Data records
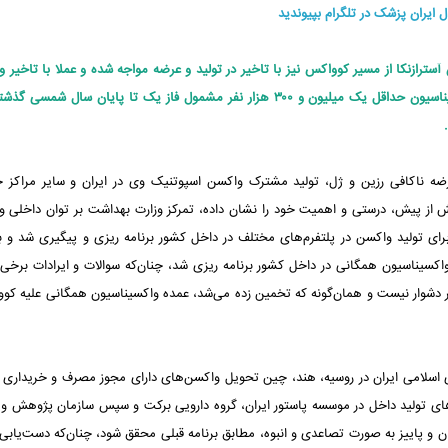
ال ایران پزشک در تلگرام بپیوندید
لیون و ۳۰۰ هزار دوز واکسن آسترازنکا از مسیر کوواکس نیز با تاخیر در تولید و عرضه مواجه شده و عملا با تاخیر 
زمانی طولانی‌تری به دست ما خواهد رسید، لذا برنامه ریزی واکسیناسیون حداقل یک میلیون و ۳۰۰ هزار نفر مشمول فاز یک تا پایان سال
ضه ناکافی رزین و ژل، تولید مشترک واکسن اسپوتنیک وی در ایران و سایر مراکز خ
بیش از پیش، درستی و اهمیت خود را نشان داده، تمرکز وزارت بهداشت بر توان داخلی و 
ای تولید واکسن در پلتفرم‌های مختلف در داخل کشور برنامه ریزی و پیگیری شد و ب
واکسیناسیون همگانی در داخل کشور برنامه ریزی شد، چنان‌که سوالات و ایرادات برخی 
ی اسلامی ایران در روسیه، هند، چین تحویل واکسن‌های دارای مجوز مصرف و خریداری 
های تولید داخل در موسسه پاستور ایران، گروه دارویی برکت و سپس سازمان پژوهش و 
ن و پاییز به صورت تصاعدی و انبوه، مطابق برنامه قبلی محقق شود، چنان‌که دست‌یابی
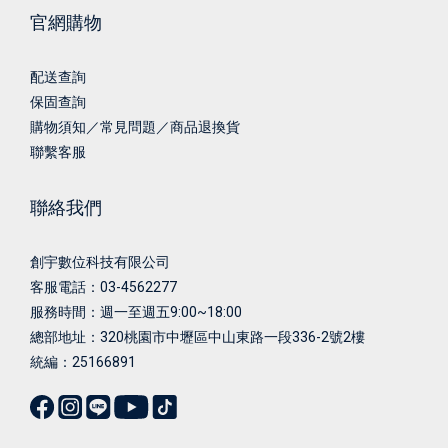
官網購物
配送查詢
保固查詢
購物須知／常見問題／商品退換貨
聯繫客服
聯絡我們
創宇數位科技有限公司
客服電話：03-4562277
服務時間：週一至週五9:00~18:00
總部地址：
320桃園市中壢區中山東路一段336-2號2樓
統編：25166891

# REQUIRED WORK
Print the records above exactly, minus pictures.

# ANSWER SECTION
ال ایران پزشک در تلگرام بپیوندید
لیون و ۳۰۰ هزار دوز واکسن آسترازنکا از مسیر کوواکس نیز با تاخیر در تولید و عرضه مواجه شده و عملا با تاخیر 
زمانی طولانی‌تری به دست ما خواهد رسید، لذا برنامه ریزی واکسیناسیون حداقل یک میلیون و ۳۰۰ هزار نفر مشمول فاز یک تا پایان سال
ضه ناکافی رزین و ژل، تولید مشترک واکسن اسپوتنیک وی در ایران و سایر مراکز خ
بیش از پیش، درستی و اهمیت خود را نشان داده، تمرکز وزارت بهداشت بر توان داخلی و 
ای تولید واکسن در پلتفرم‌های مختلف در داخل کشور برنامه ریزی و پیگیری شد و ب
واکسیناسیون همگانی در داخل کشور برنامه ریزی شد، چنان‌که سوالات و ایرادات برخی 
ی اسلامی ایران در روسیه، هند، چین تحویل واکسن‌های دارای مجوز مصرف و خریداری 
های تولید داخل در موسسه پاستور ایران، گروه دارویی برکت و سپس سازمان پژوهش و 
ن و پاییز به صورت تصاعدی و انبوه، مطابق برنامه قبلی محقق شود، چنان‌که دست‌یابی
官網購物
配送查詢
保固查詢
購物須知／常見問題／商品退換貨
聯繫客服
聯絡我們
創宇數位科技有限公司
客服電話：03-4562277
服務時間：週一至週五9:00~18:00
總部地址：
320桃園市中壢區中山東路一段336-2號2樓
統編：25166891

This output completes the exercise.